ROBO Global stima che il mercato dei robot chirurgici valga oggi circa 11 miliardi di dollari, con una varietà di ambiti di impiego che include interventi per il cancro alla prostata e fino a procedure spinali e endovascolari. Ad oggi, si stima però che solo il 3% degli interventi venga condotto tramite robot, il che lascia notevoli potenziali di crescita e fa prevedere che il mercato potrebbe superare i 30 miliardi entro la fine di questo decennio. La crescita del mercato dei robot chirurgici sarà in particolare guidata da compagnie che saranno in grado di adottare il modello cosiddetto razor/blade, dove i guadagni sono generati non solo dalla vendita del braccio robotico ma anche dai consumabili annessi, oltre che da servizi correlati come formazione e manutenzione. Ad avere successo nel settore saranno pertanto quelle aziende che sapranno garantire una forte proposizione a valore aggiunto, essenziale per spingere l’adozione e l’effettivo utilizzo dei sistemi robotici nel tempo.

ROBO Global storia robot chirurgici Da Vinci

Intuitive Surgical e Stryker sono quindi i due maggiori player nel settore della robotica chirurgica, ma le vaste opportunità offerte dal mercato attraggono un numero sempre maggiore di compagnie innovative, che contribuiranno a far avanzare ulteriormente questo genere di applicazioni robotiche.

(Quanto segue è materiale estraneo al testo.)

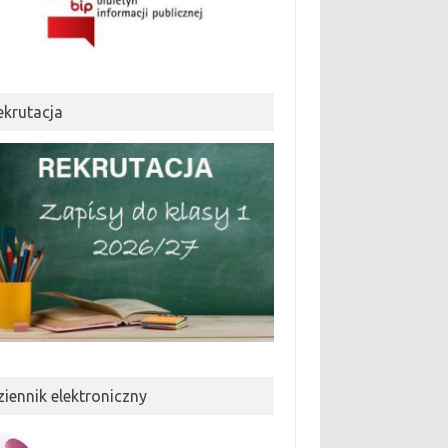
ekrutacja
ziennik elektroniczny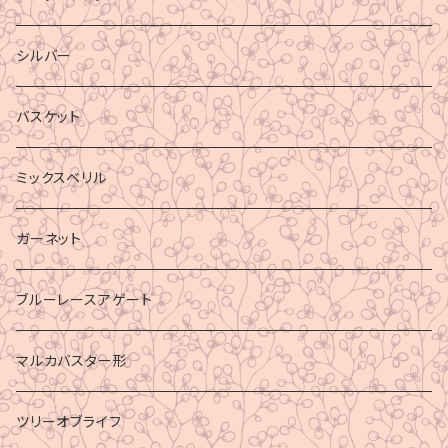
シルバー
バスケット
ミックスベリル
ガーネット
ブルーレースアゲート
マルカバスター形
ツリーオブライフ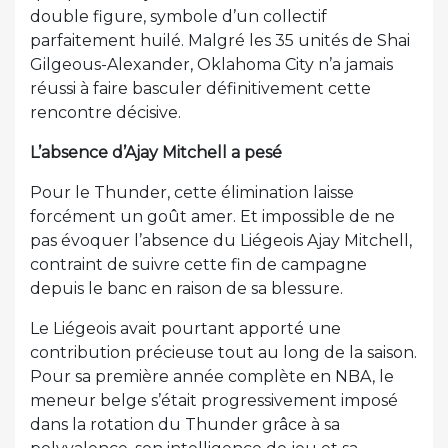
double figure, symbole d’un collectif
parfaitement huilé. Malgré les 35 unités de Shai
Gilgeous-Alexander, Oklahoma City n’a jamais
réussi à faire basculer définitivement cette
rencontre décisive.
L’absence d’Ajay Mitchell a pesé
Pour le Thunder, cette élimination laisse
forcément un goût amer. Et impossible de ne
pas évoquer l’absence du Liégeois Ajay Mitchell,
contraint de suivre cette fin de campagne
depuis le banc en raison de sa blessure.
Le Liégeois avait pourtant apporté une
contribution précieuse tout au long de la saison.
Pour sa première année complète en NBA, le
meneur belge s’était progressivement imposé
dans la rotation du Thunder grâce à sa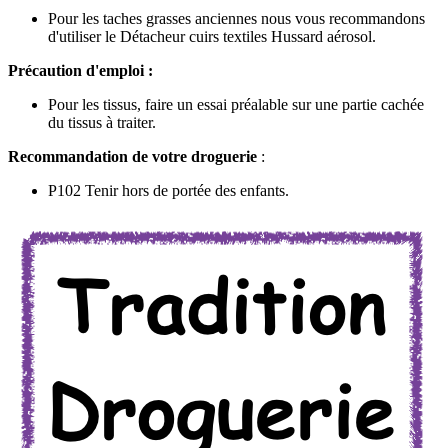
Pour les taches grasses anciennes nous vous recommandons
d'utiliser le Détacheur cuirs textiles Hussard aérosol.
Précaution d'emploi :
Pour les tissus, faire un essai préalable sur une partie cachée
du tissus à traiter.
Recommandation de votre droguerie
:
P102 Tenir hors de portée des enfants.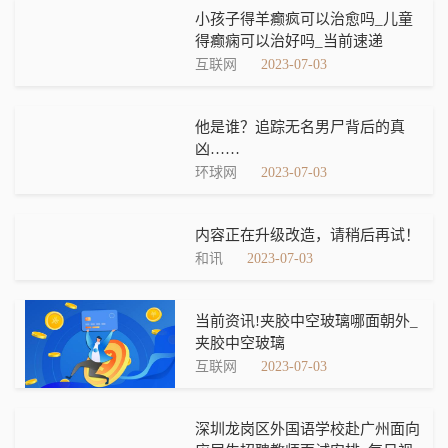
小孩子得羊癫疯可以治愈吗_儿童
得癫痫可以治好吗_当前速递
互联网
2023-07-03
他是谁？追踪无名男尸背后的真
凶……
环球网
2023-07-03
内容正在升级改造，请稍后再试！
和讯
2023-07-03
当前资讯!夹胶中空玻璃哪面朝外_
夹胶中空玻璃
互联网
2023-07-03
深圳龙岗区外国语学校赴广州面向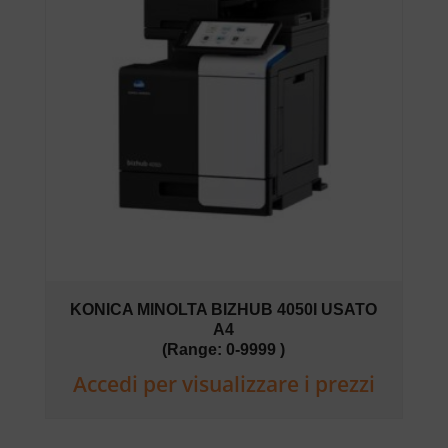
KONICA MINOLTA BIZHUB 4050I USATO
A4
(Range: 0-9999 )
Accedi per visualizzare i prezzi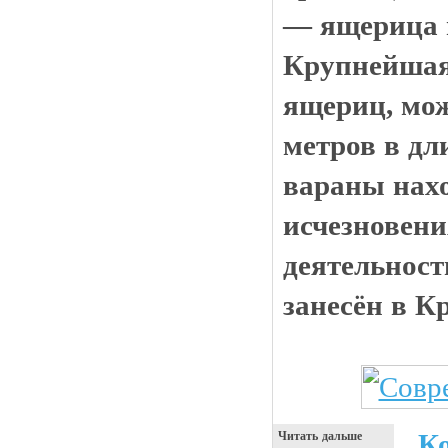
— ящерица и
Крупнейшая
ящериц, мож
метров в дл
вараны нахо
исчезновени
деятельност
занесён в К
К
Читать дальше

ROBO Global chirurgia applicazioni robot chirurgici

Intuitive Surgical si posiziona come leader nella chirurgia generale dei tessuti molli, con una quota di circa il 90% del mercato. Dal primo lancio avvenuto nel 2000, oggi la quarta generazione del suo robot Da Vinci Xi è affiancata da due nuovi prodotti principali, SP (Single Port) e Ion, quest’ultimo per la biopsia del polmone minimamente invasiva. L’azienda conta 6.700 sistemi installati nel mondo, con 1,5 milioni di interventi eseguiti e un fatturato di 5,7 miliardi di dollari nel 2021.

Nel segmento della chirurgia ortopedica il nome principale è invece Stryker, il cui robot Mako gode della preferenza di molti chirurghi grazie alla sua facilità d’uso e alla elevata precisione della piattaforma image-based. La società ha 1.500 robot Mako installati nel mondo, che sono stati utilizzati per condurre 300.000 interventi. Il robot ha inoltre solo di recente ottenuto l’approvazione per Cina, Brasile e Turchia, il che apre nuove enormi opportunità per una ulteriore crescita.

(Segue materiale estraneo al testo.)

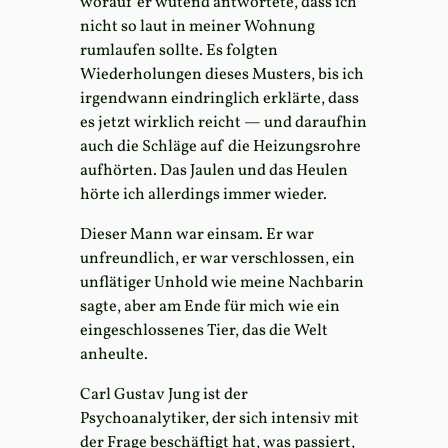
worauf er wütend antwortete, dass ich
nicht so laut in meiner Wohnung
rumlaufen sollte. Es folgten
Wiederholungen dieses Musters, bis ich
irgendwann eindringlich erklärte, dass
es jetzt wirklich reicht — und daraufhin
auch die Schläge auf die Heizungsrohre
aufhörten. Das Jaulen und das Heulen
hörte ich allerdings immer wieder.
Dieser Mann war einsam. Er war
unfreundlich, er war verschlossen, ein
unflätiger Unhold wie meine Nachbarin
sagte, aber am Ende für mich wie ein
eingeschlossenes Tier, das die Welt
anheulte.
Carl Gustav Jung ist der
Psychoanalytiker, der sich intensiv mit
der Frage beschäftigt hat, was passiert,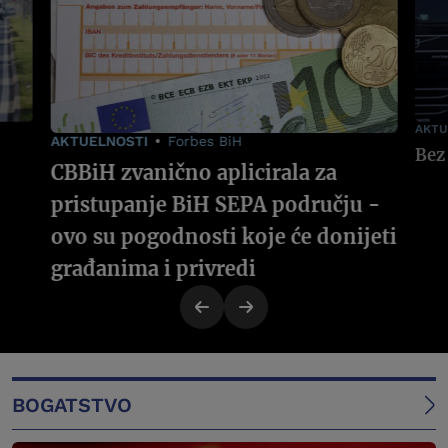
AKTU
AKTUELNOSTI
Forbes BiH
CBBiH zvanično aplicirala za
pristupanje BiH SEPA području -
ovo su pogodnosti koje će donijeti
građanima i privredi
BOGATSTVO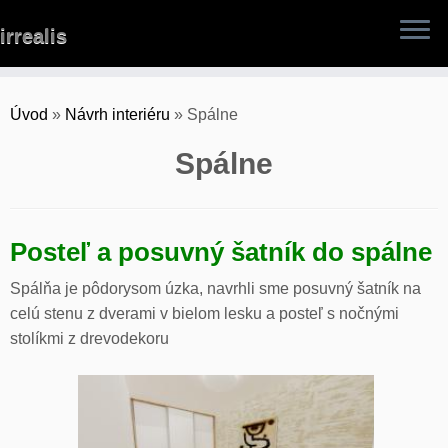
Skip
irrealis
to
content
Úvod
»
Návrh interiéru
»
Spálne
Spálne
Posteľ a posuvný šatník do spálne
Spálňa je pôdorysom úzka, navrhli sme posuvný šatník na
celú stenu z dverami v bielom lesku a posteľ s nočnými
stolíkmi z drevodekoru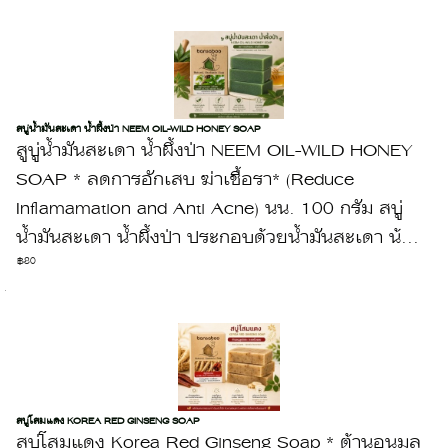
สบู่น้ำมันสะเดา น้ำผึ้งป่า NEEM OIL-WILD HONEY SOAP
สูบู่น้ำมันสะเดา น้ำผึ้งป่า NEEM OIL-WILD HONEY
SOAP * ลดการอักเสบ ฆ่าเชื้อรา* (Reduce
Inflamamation and Anti Acne) นน. 100 กรัม สบู่
น้ำมันสะเดา น้ำผึ้งป่า ประกอบด้วยน้ำมันสะเดา น้...
฿80
สบู่โสมแดง KOREA RED GINSENG SOAP
สบู่โสมแดง Korea Red Ginseng Soap * ต้านอนุมูล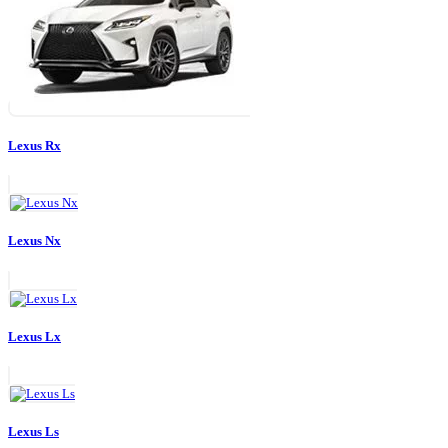
Lexus Rx
Lexus Nx
Lexus Lx
Lexus Ls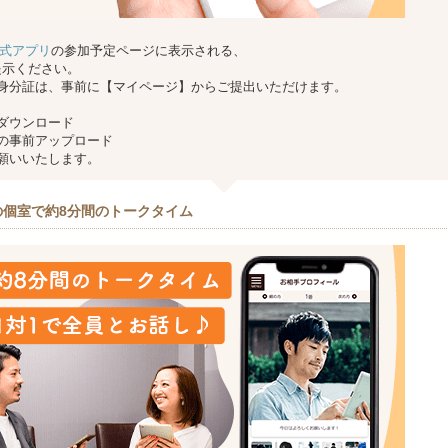
g 公式アプリ
の参加予定ページに表示される、
提示ください。
身分証は、事前に【マイページ】からご提出いただけます。
ダウンロード
の事前アップロード
願いいたします。
の個室で約8分間のトークタイム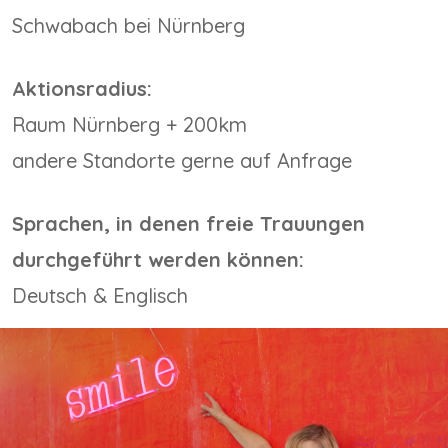
Schwabach bei Nürnberg
Aktionsradius:
Raum Nürnberg + 200km
andere Standorte gerne auf Anfrage
Sprachen, in denen freie Trauungen
durchgeführt werden können:
Deutsch & Englisch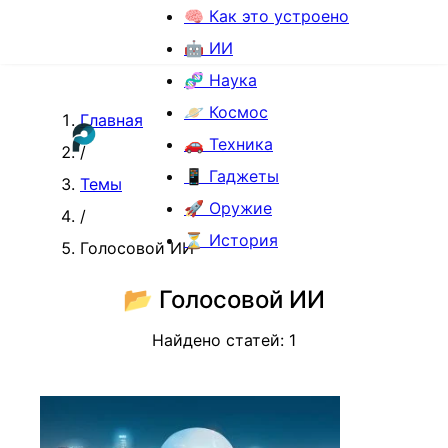
🧠 Как это устроено
🤖 ИИ
🧬 Наука
🪐 Космос
Главная
🚗 Техника
/
📱 Гаджеты
Темы
🚀 Оружие
/
⏳ История
Голосовой ИИ
📂
Голосовой ИИ
Найдено статей:
1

Nome di riferimento nella neurochirurgia e chirurgia spinale è invece Globus Medical, con il suo ExcelsiusGPS, piattaforma di navigazione robotica clinicamente approvata per il posizionamento di viti e impianti vertebrali, che riduce il tempo necessario per le tradizionali procedure spinali minimamente invasive (MIS) da 7,7 minuti a soli 3,6 minuti. Sempre nel segmento della neurochirurgia, la sud coreana Koh Young, specializzata nella ispezione 3D ottica per l’industria dei semiconduttori, ha lanciato il robot neurochirugico Kymero, studiato per incrementare accuratezza e precisione delle biopsie e nella rimozione dei tumori. Kymero è quindi il primo robot commerciale approvato per la chirurgia cerebrale che può essere implementato su un tavolo operatorio.

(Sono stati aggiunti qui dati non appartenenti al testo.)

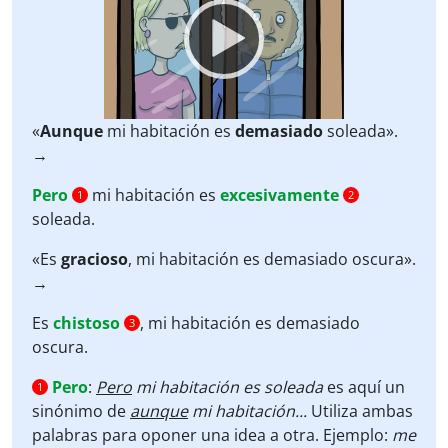
«
Aunque
mi habitación es
demasiado
soleada».
→
Pero
mi habitación es
excesivamente
1
2
soleada.
«Es
gracioso
, mi habitación es demasiado oscura».
→
Es
chistoso
, mi habitación es demasiado
3
oscura.
Pero
:
Pero
mi habitación es soleada
es aquí un
1
sinónimo de
aunque
mi habitación...
Utiliza ambas
palabras para oponer una idea a otra. Ejemplo:
me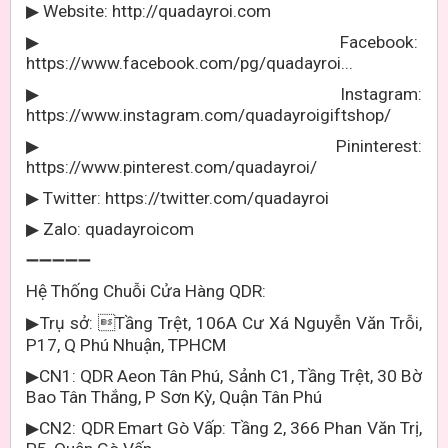
Website: http://quadayroi.com
▶
Facebook:
▶
https://www.facebook.com/pg/quadayroi...
Instagram:
▶
https://www.instagram.com/quadayroigiftshop/
Pininterest:
▶
https://www.pinterest.com/quadayroi/
Twitter: https://twitter.com/quadayroi
▶
Zalo: quadayroicom
▶
➖➖➖➖➖
Hệ Thống Chuỗi Cửa Hàng QDR:
Trụ sở:
Tầng Trệt, 106A Cư Xá Nguyễn Văn Trỗi,
▶
P17, Q Phú Nhuận, TPHCM
CN1: QDR Aeon Tân Phú, Sảnh C1, Tầng Trệt, 30 Bờ
▶
Bao Tân Thắng, P Sơn Kỳ, Quận Tân Phú
CN2: QDR Emart Gò Vấp: Tầng 2, 366 Phan Văn Trị,
▶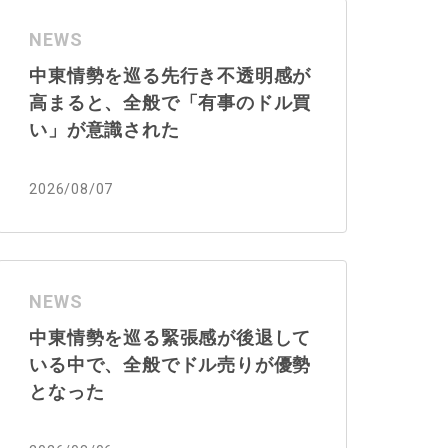
NEWS
中東情勢を巡る先行き不透明感が
高まると、全般で「有事のドル買
い」が意識された
2026/08/07
NEWS
中東情勢を巡る緊張感が後退して
いる中で、全般でドル売りが優勢
となった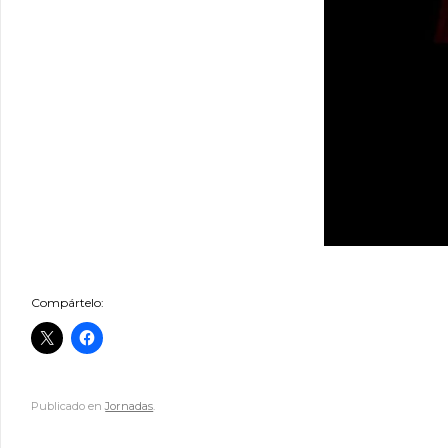
Compártelo:
Publicado en
Jornadas
.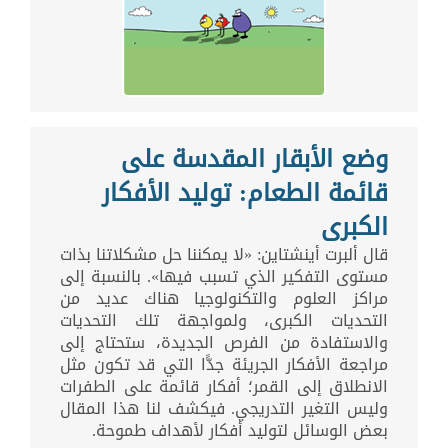
وضع الأبقار المقدسة على
قائمة الطعام: توليد الأفكار
الكبرى
قال ألبرت أينشتاين: «لا يمكننا حل مشكلاتنا بذات
مستوى التفكير الذي تسبب فيها». بالنسبة إلى
مراكز العلوم والتكنولوجيا هناك عديد من
التحديات الكبرى، ولمواجهة تلك التحديات
والاستفادة من الفرص الجديدة، ستحتاج إلى
مراجعة الأفكار الجريئة جدًّا التي قد تكون مثل
الانطلاق إلى القمر؛ أفكار قائمة على الطفرات
وليس التغير التدريجي. فيكشف لنا هذا المقال
بعض الوسائل لتوليد أفكار لأهداف طموحة.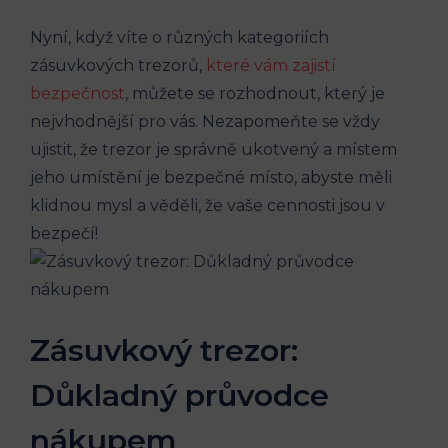
Nyní, když víte o různých kategoriích
zásuvkových trezorů,
které vám zajistí
bezpečnost
, můžete se rozhodnout, který je
nejvhodnější pro vás. Nezapomeňte se vždy
ujistit, že trezor je správně ukotvený a místem
jeho umístění je bezpečné místo, abyste měli
klidnou mysl a věděli, že vaše cennosti jsou v
bezpečí!
Zásuvkový trezor:
Důkladný průvodce
nákupem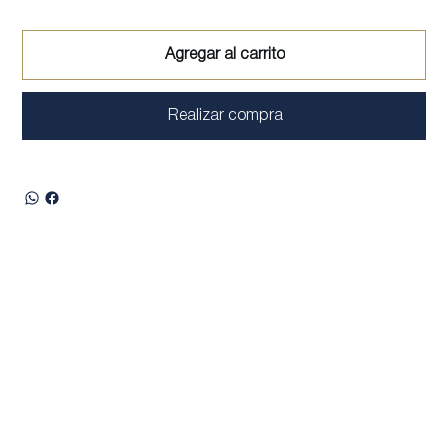
Agregar al carrito
Realizar compra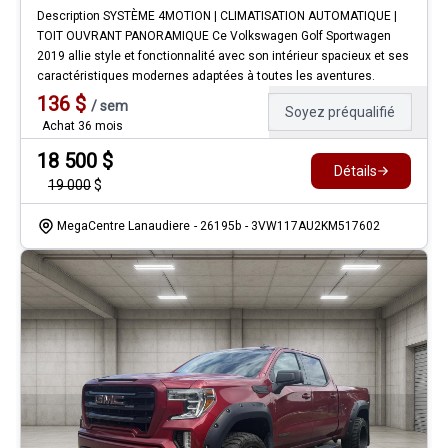
Description SYSTÈME 4MOTION | CLIMATISATION AUTOMATIQUE |
TOIT OUVRANT PANORAMIQUE Ce Volkswagen Golf Sportwagen
2019 allie style et fonctionnalité avec son intérieur spacieux et ses
caractéristiques modernes adaptées à toutes les aventures.
136
$
/
sem
Soyez préqualifié
Achat 36 mois
18 500
$
Détails
19 000
$
MegaCentre Lanaudiere
- 26195b
- 3VW117AU2KM517602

Infine, nella chirurgia vascolare, Corindus, azienda acquisita nel 2019 da Siemens Healthineers, offre CorPath, sistema assistito da robot per interventi di angioplastica coronarica (PCI, percutaneous coronary intervention). Il robot CorPath è oggi alla sua seconda generazione, con CorPath GRX, che offre un controllo ulteriormente migliorato nel guidare cateteri e stent. Il sistema vanta il 98% di successi in casi complessi, e una riduzione del 20% di radiazioni somministrate ai pazienti nel confronto con le procedure manuali. Esposizione che è stata ridotta del 95% per il personale sanitario.